EXERCISE DATA.
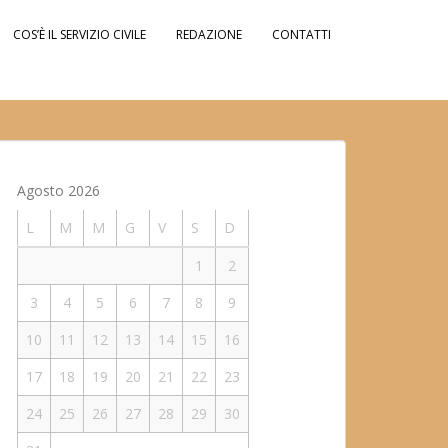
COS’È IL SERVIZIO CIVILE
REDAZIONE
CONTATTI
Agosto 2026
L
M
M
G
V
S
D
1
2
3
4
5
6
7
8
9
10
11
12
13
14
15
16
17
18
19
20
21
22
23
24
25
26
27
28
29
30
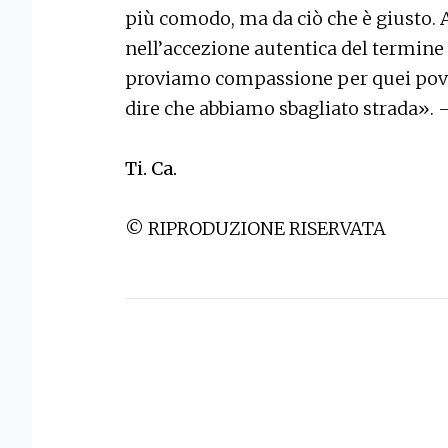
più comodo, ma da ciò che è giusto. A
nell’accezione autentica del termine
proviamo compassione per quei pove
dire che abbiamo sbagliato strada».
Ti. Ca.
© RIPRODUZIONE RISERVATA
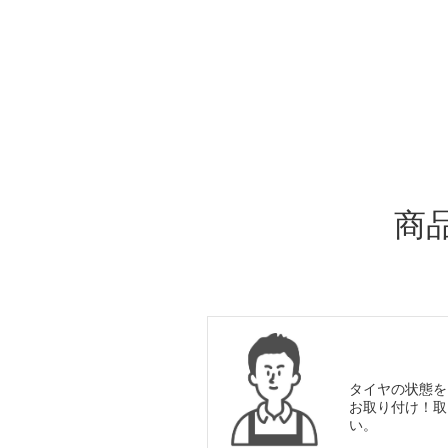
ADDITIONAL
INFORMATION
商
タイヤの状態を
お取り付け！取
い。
---
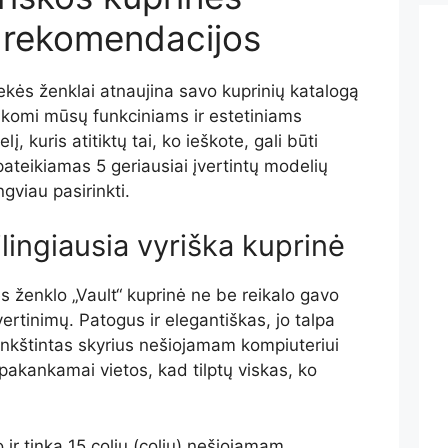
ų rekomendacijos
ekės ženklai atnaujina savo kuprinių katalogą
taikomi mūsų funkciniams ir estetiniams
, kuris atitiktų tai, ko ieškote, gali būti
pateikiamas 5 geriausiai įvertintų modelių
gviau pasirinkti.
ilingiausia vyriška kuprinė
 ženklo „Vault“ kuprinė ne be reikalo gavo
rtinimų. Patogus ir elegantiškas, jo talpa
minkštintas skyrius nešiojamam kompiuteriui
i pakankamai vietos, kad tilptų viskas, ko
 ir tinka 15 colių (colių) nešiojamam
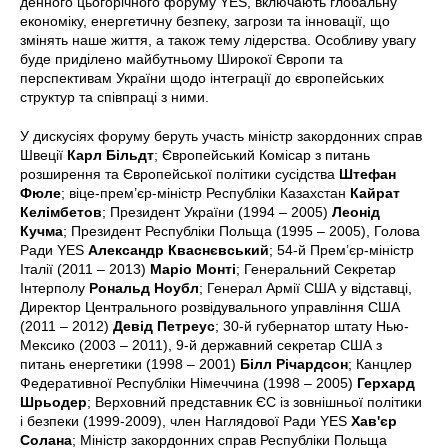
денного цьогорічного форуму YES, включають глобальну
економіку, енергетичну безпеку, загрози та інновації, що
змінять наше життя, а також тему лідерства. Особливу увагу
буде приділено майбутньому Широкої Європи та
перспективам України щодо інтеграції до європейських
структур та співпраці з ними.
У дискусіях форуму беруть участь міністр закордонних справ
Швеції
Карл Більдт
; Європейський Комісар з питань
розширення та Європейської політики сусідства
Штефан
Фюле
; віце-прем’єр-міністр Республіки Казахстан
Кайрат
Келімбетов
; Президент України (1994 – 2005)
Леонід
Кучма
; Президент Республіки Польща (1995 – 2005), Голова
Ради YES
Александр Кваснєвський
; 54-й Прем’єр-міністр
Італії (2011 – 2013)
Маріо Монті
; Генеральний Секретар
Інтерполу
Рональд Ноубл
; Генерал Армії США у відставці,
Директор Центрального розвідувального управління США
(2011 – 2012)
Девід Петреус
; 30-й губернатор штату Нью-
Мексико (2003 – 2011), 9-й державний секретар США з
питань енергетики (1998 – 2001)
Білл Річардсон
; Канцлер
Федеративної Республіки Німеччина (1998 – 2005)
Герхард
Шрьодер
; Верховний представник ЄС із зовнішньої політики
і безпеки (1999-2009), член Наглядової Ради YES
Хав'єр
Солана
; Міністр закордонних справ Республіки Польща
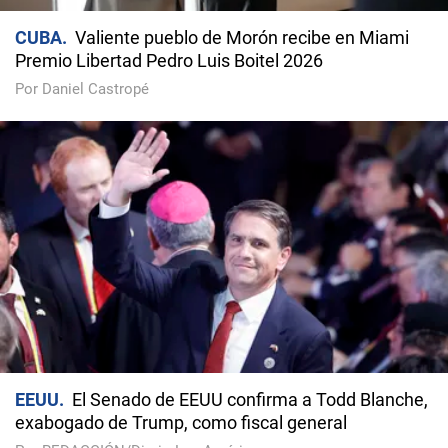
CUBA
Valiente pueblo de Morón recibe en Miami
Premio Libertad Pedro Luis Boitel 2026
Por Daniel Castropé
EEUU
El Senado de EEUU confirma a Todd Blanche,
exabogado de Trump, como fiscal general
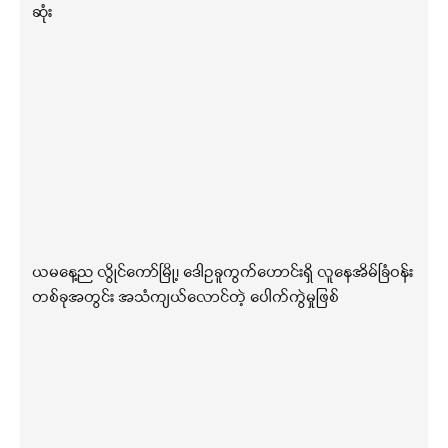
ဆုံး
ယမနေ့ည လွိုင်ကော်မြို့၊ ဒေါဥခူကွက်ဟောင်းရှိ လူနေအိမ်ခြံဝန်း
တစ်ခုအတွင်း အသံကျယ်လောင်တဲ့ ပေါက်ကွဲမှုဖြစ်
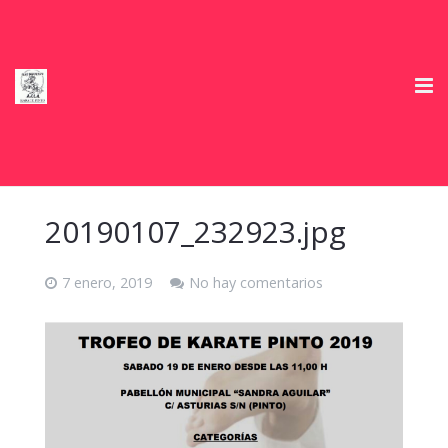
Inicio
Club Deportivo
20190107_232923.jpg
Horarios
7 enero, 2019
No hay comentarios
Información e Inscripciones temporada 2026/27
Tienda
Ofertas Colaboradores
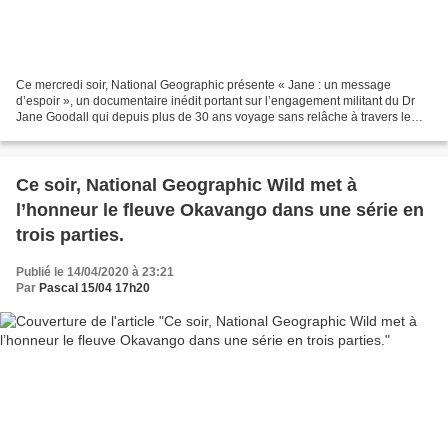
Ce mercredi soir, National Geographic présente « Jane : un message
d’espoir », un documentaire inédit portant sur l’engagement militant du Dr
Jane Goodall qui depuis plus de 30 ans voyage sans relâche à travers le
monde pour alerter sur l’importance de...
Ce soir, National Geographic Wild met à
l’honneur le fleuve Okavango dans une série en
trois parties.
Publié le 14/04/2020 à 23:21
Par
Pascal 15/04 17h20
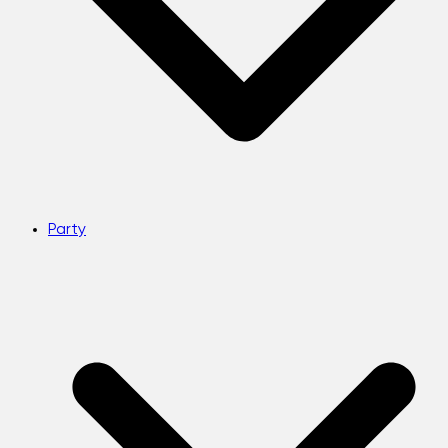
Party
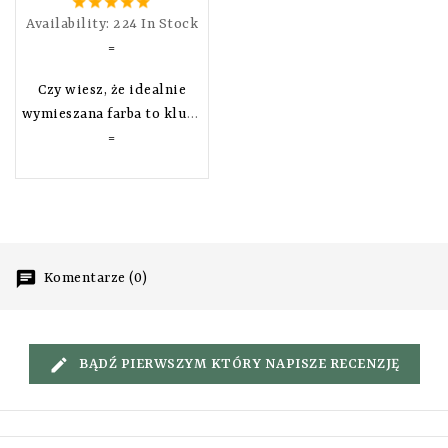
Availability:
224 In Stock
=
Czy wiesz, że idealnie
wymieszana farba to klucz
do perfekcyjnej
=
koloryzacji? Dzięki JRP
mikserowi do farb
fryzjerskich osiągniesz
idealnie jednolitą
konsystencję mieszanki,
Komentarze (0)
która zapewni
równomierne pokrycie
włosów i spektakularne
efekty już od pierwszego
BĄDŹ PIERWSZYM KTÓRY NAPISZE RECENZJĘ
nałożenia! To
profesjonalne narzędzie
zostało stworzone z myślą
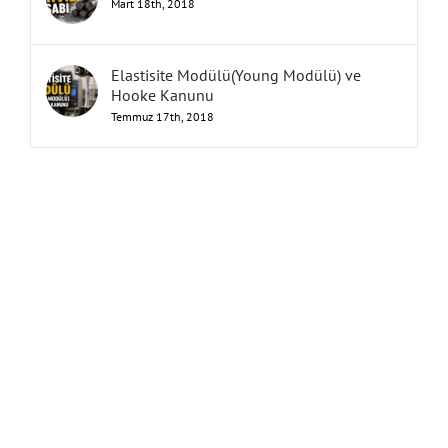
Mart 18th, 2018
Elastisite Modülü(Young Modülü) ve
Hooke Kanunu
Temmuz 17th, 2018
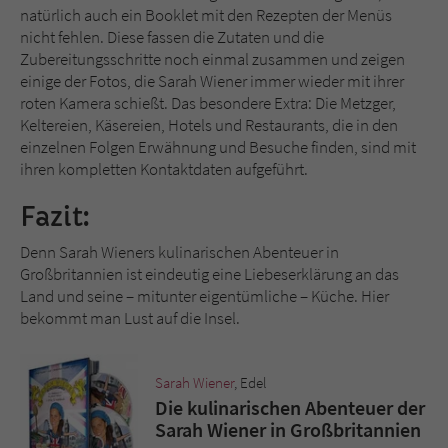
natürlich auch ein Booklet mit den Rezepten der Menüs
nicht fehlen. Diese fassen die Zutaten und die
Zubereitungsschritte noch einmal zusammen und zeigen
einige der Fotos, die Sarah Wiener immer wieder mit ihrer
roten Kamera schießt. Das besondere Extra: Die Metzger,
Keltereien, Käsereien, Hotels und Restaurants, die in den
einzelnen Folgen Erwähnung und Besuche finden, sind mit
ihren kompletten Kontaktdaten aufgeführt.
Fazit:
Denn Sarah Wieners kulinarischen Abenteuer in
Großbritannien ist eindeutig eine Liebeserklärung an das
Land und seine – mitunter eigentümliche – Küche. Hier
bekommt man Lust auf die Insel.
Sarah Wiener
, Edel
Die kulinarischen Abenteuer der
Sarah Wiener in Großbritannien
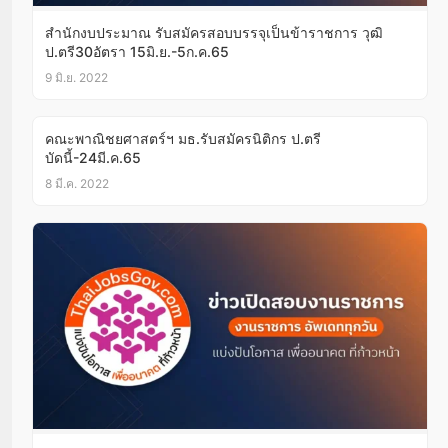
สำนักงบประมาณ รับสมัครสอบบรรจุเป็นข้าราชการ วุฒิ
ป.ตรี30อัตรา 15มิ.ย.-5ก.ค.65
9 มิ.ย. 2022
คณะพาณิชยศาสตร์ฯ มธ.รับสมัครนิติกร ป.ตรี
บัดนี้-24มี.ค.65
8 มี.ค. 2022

EXERCISE AIM. Transcribe the portion of the material above that begins with the line containing "สำนักงบประมาณ รับสมัครสอบบรรจุเป็นข้าราชการ วุฒิ" and ends with the line containing "8 มี.ค. 2022". Include both of those lines and reproduce each line without alteration.

SOLUTION BELOW.
สำนักงบประมาณ รับสมัครสอบบรรจุเป็นข้าราชการ วุฒิ
ป.ตรี30อัตรา 15มิ.ย.-5ก.ค.65
9 มิ.ย. 2022
คณะพาณิชยศาสตร์ฯ มธ.รับสมัครนิติกร ป.ตรี
บัดนี้-24มี.ค.65
8 มี.ค. 2022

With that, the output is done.